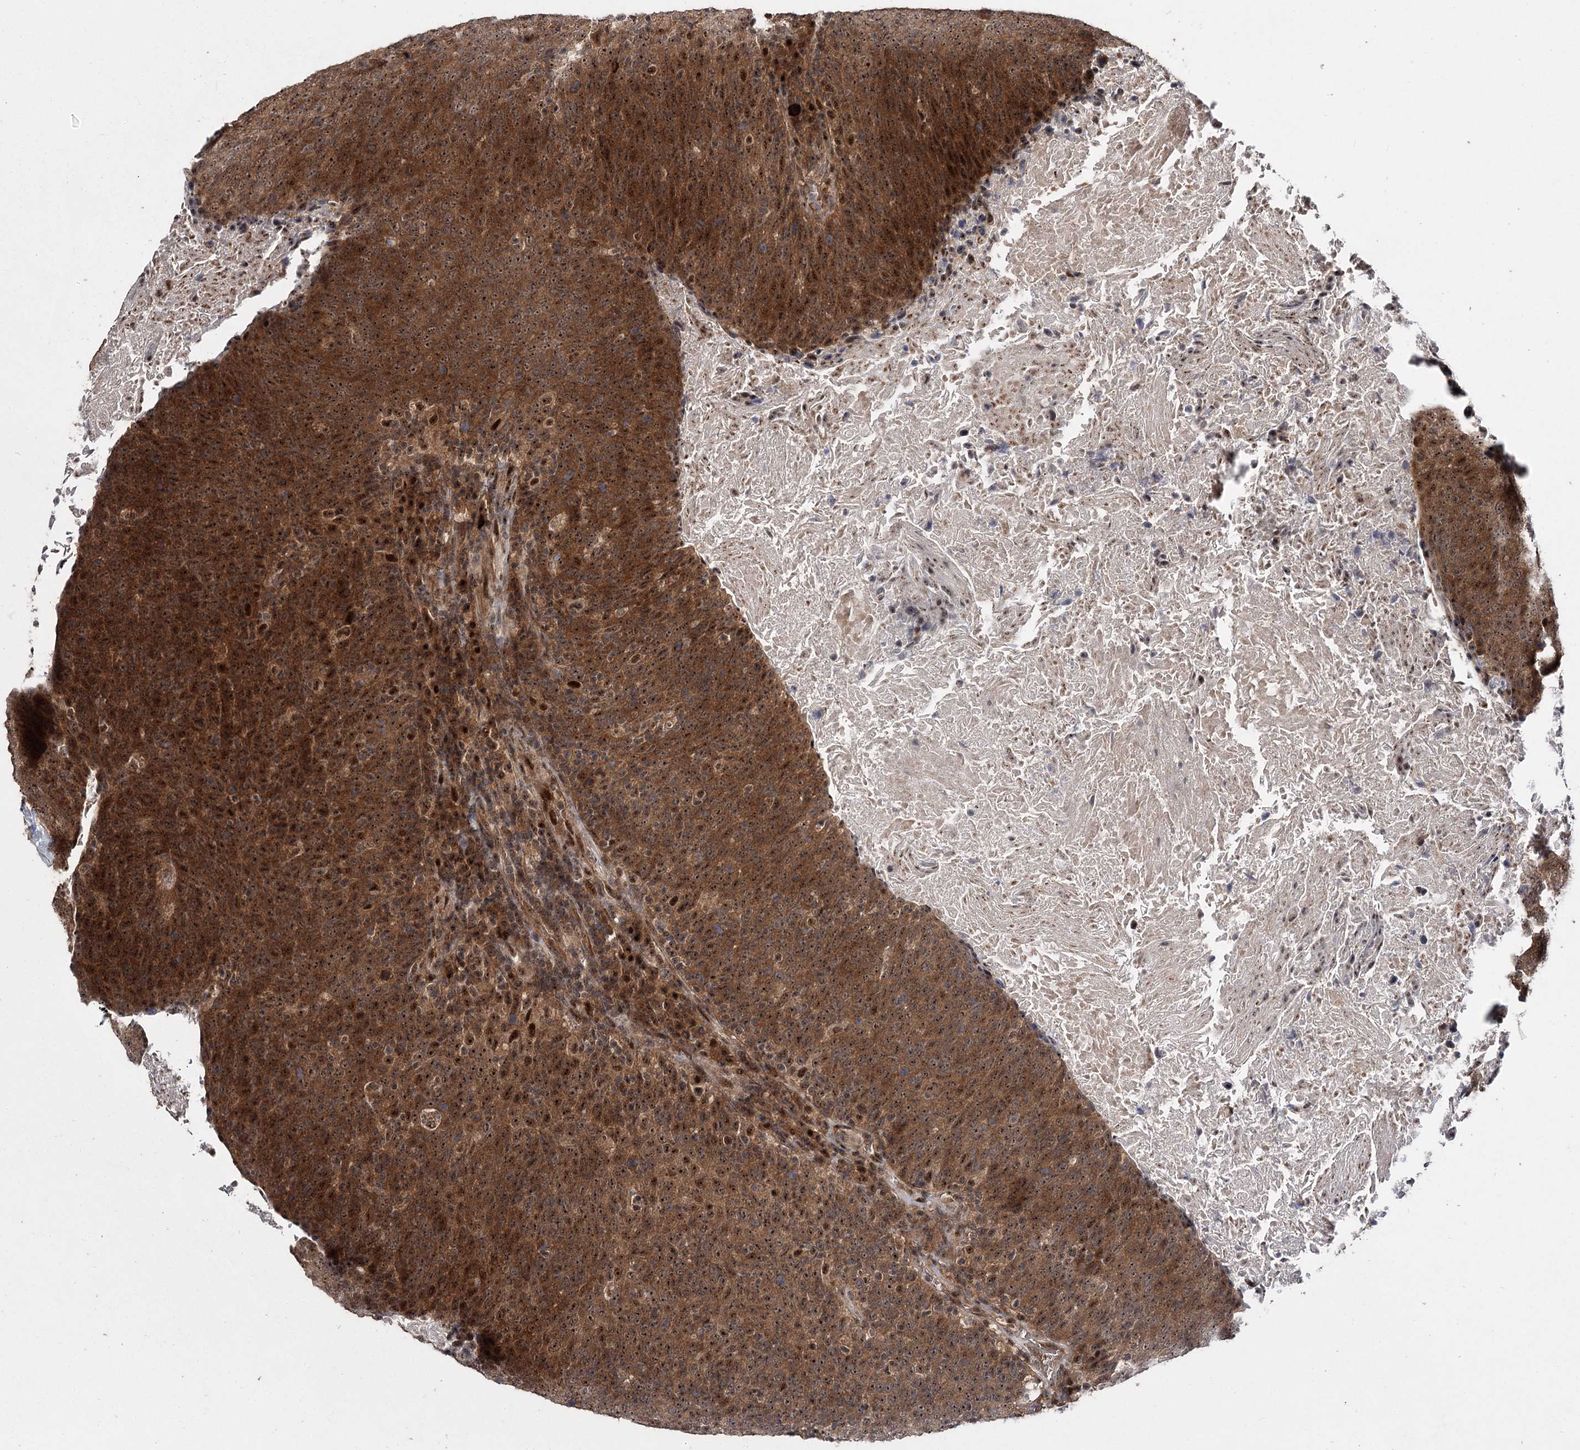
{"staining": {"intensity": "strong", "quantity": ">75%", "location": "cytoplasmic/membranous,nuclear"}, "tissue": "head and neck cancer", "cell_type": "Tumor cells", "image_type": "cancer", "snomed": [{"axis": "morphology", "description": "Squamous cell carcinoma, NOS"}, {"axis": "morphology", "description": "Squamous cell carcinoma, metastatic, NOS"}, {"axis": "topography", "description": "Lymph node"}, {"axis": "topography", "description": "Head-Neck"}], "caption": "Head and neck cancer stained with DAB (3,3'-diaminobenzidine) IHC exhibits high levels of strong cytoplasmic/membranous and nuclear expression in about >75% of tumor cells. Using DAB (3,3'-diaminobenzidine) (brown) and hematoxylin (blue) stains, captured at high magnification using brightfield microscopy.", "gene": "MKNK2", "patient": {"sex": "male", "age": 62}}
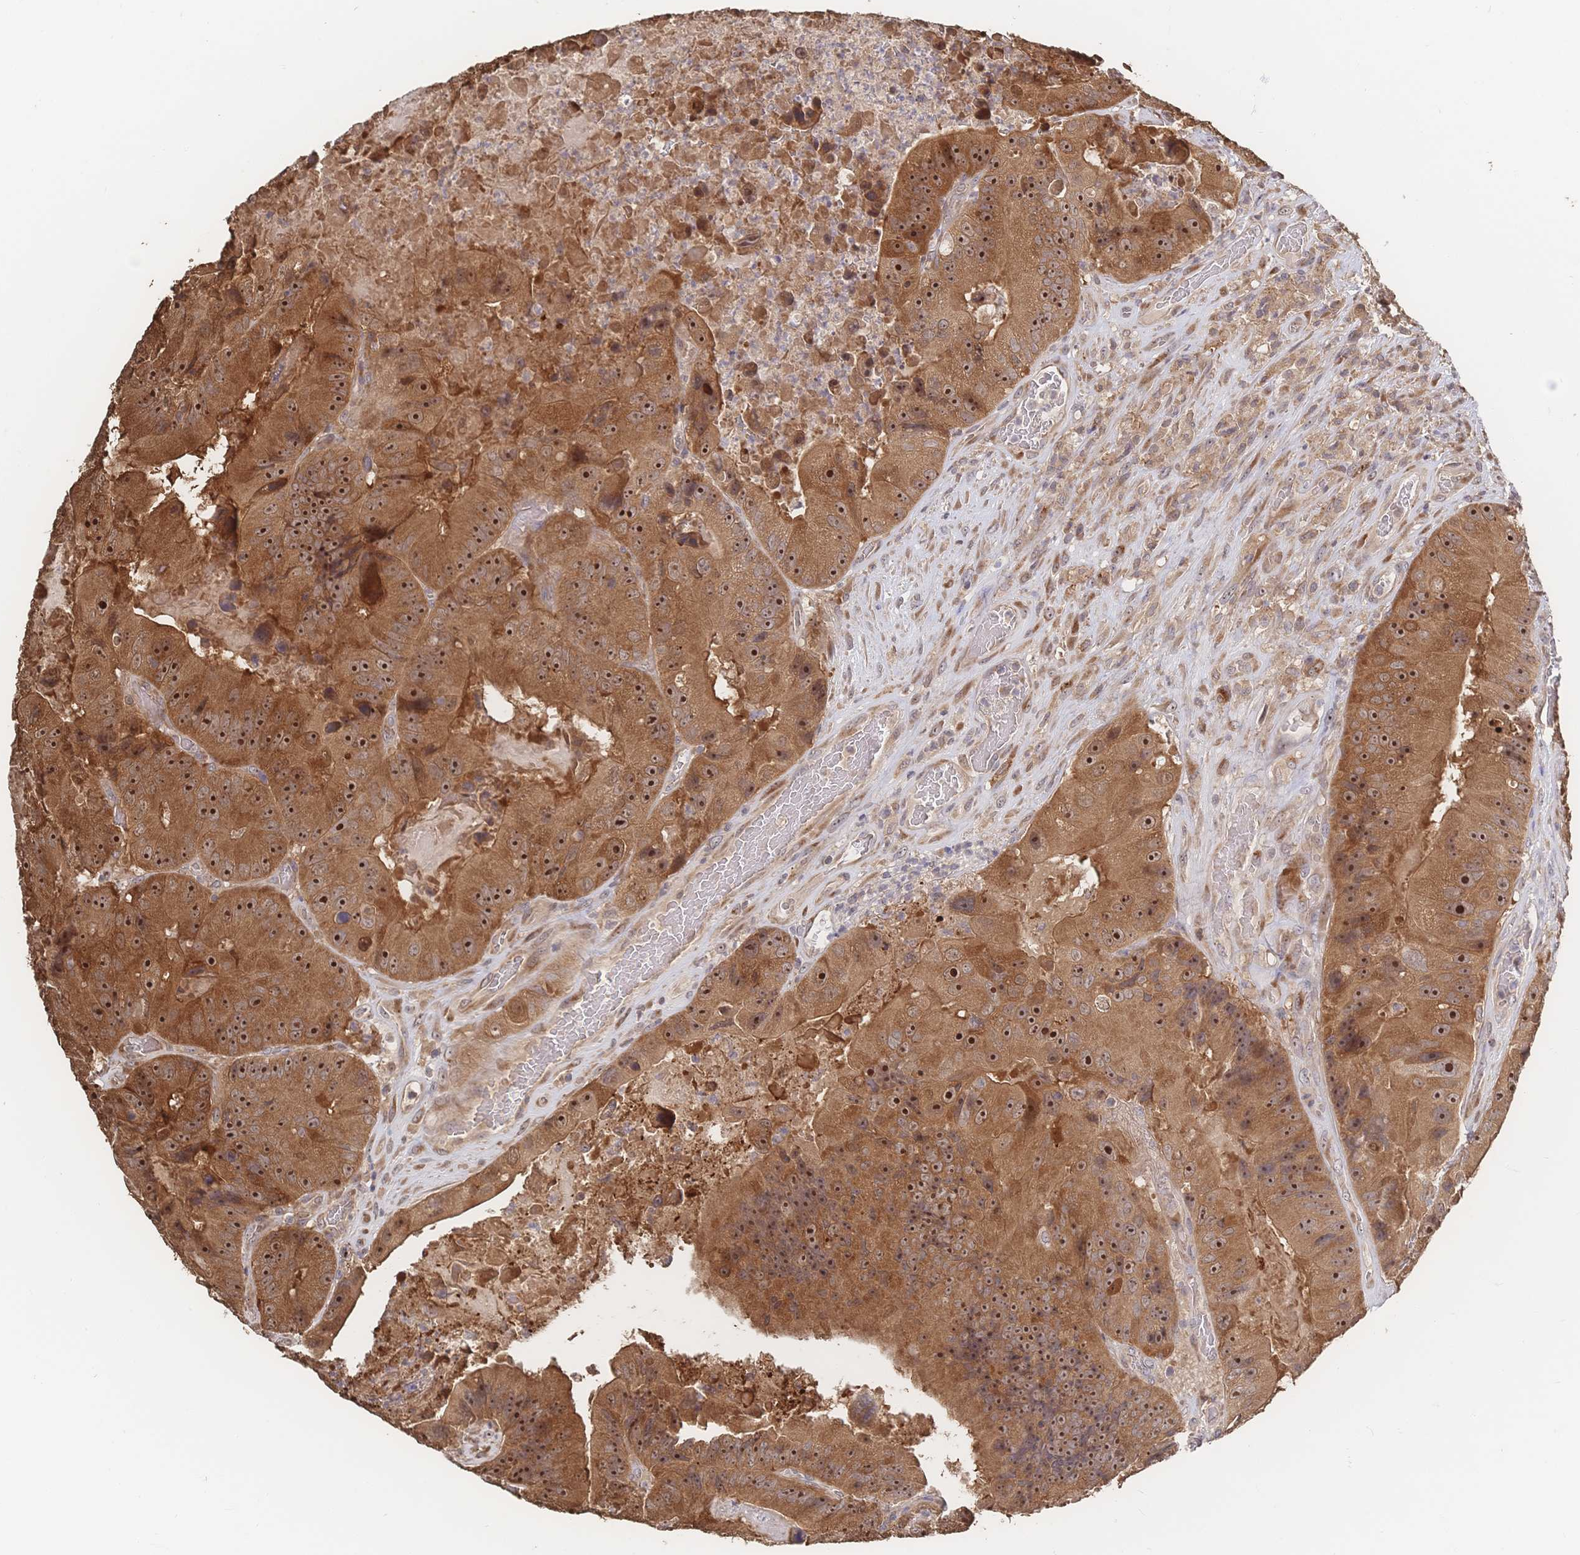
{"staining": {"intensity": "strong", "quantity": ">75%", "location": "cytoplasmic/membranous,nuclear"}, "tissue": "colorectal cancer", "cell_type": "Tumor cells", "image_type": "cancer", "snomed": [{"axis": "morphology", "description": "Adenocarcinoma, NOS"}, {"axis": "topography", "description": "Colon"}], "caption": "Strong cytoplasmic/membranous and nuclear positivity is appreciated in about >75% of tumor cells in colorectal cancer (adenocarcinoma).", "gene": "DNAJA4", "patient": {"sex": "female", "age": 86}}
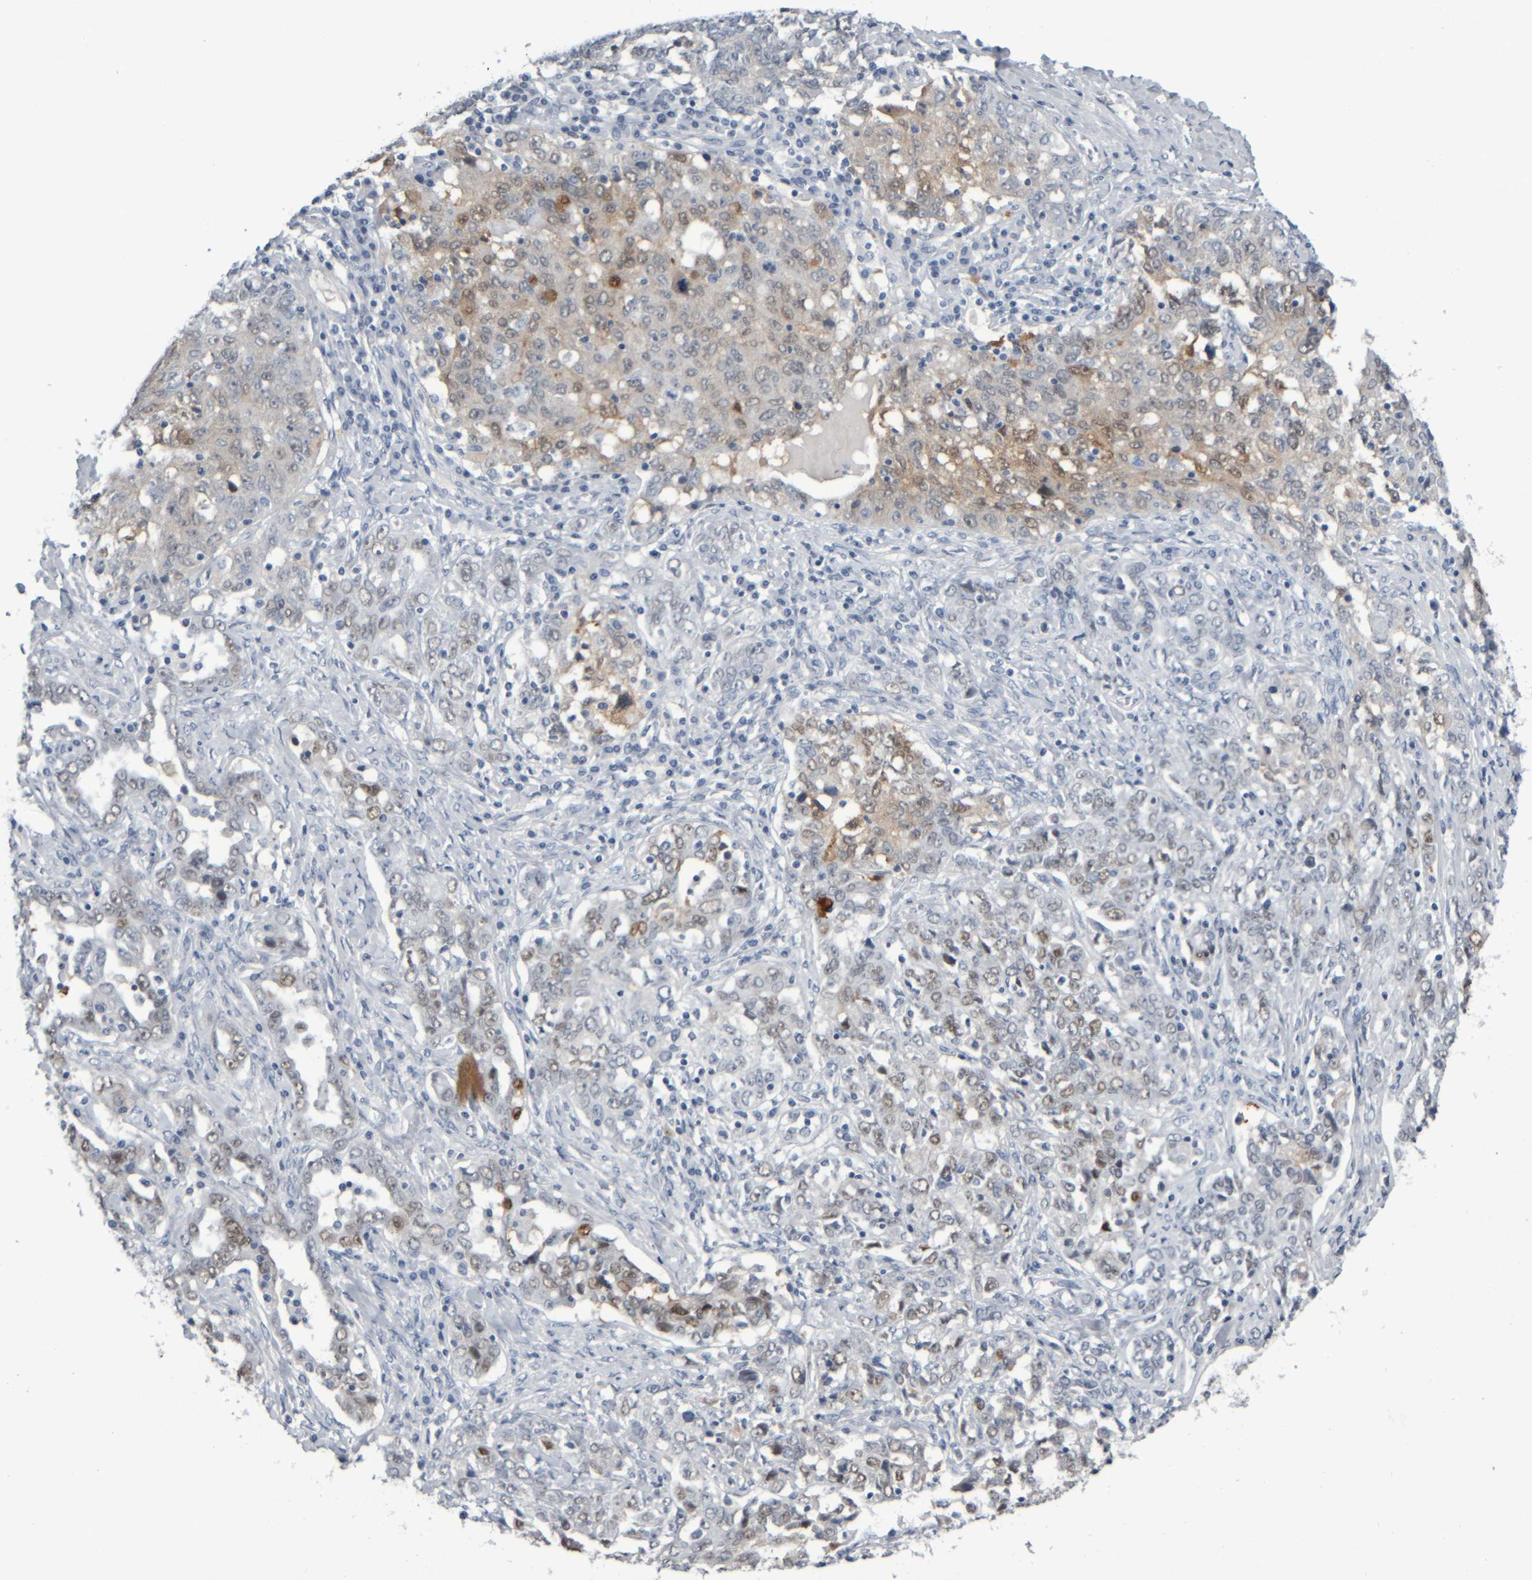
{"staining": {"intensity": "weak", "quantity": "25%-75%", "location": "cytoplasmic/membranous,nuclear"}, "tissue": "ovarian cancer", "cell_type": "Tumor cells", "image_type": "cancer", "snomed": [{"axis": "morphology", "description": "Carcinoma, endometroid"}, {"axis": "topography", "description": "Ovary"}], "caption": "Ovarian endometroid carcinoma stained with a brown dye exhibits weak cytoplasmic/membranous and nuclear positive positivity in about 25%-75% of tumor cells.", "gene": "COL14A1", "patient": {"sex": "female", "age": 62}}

:: EXERCISE OBJECTIVE ::
Pass over the images and copy the rest of the material above exactly.

:: RESULT FOR THIS TASK ::
{"staining": {"intensity": "strong", "quantity": ">75%", "location": "cytoplasmic/membranous,nuclear"}, "tissue": "head and neck cancer", "cell_type": "Tumor cells", "image_type": "cancer", "snomed": [{"axis": "morphology", "description": "Squamous cell carcinoma, NOS"}, {"axis": "morphology", "description": "Squamous cell carcinoma, metastatic, NOS"}, {"axis": "topography", "description": "Lymph node"}, {"axis": "topography", "description": "Head-Neck"}], "caption": "Head and neck cancer stained with DAB (3,3'-diaminobenzidine) IHC exhibits high levels of strong cytoplasmic/membranous and nuclear expression in about >75% of tumor cells. Using DAB (3,3'-diaminobenzidine) (brown) and hematoxylin (blue) stains, captured at high magnification using brightfield microscopy.", "gene": "MKNK2", "patient": {"sex": "male", "age": 62}}
{"staining": {"intensity": "strong", "quantity": ">75%", "location": "cytoplasmic/membranous,nuclear"}, "tissue": "colorectal cancer", "cell_type": "Tumor cells", "image_type": "cancer", "snomed": [{"axis": "morphology", "description": "Adenocarcinoma, NOS"}, {"axis": "topography", "description": "Colon"}], "caption": "Strong cytoplasmic/membranous and nuclear positivity is appreciated in about >75% of tumor cells in colorectal cancer (adenocarcinoma).", "gene": "DNAJA4", "patient": {"sex": "female", "age": 86}}
{"staining": {"intensity": "weak", "quantity": "25%-75%", "location": "cytoplasmic/membranous,nuclear"}, "tissue": "ovarian cancer", "cell_type": "Tumor cells", "image_type": "cancer", "snomed": [{"axis": "morphology", "description": "Carcinoma, endometroid"}, {"axis": "topography", "description": "Ovary"}], "caption": "Ovarian endometroid carcinoma stained with a brown dye exhibits weak cytoplasmic/membranous and nuclear positive positivity in about 25%-75% of tumor cells.", "gene": "COL14A1", "patient": {"sex": "female", "age": 62}}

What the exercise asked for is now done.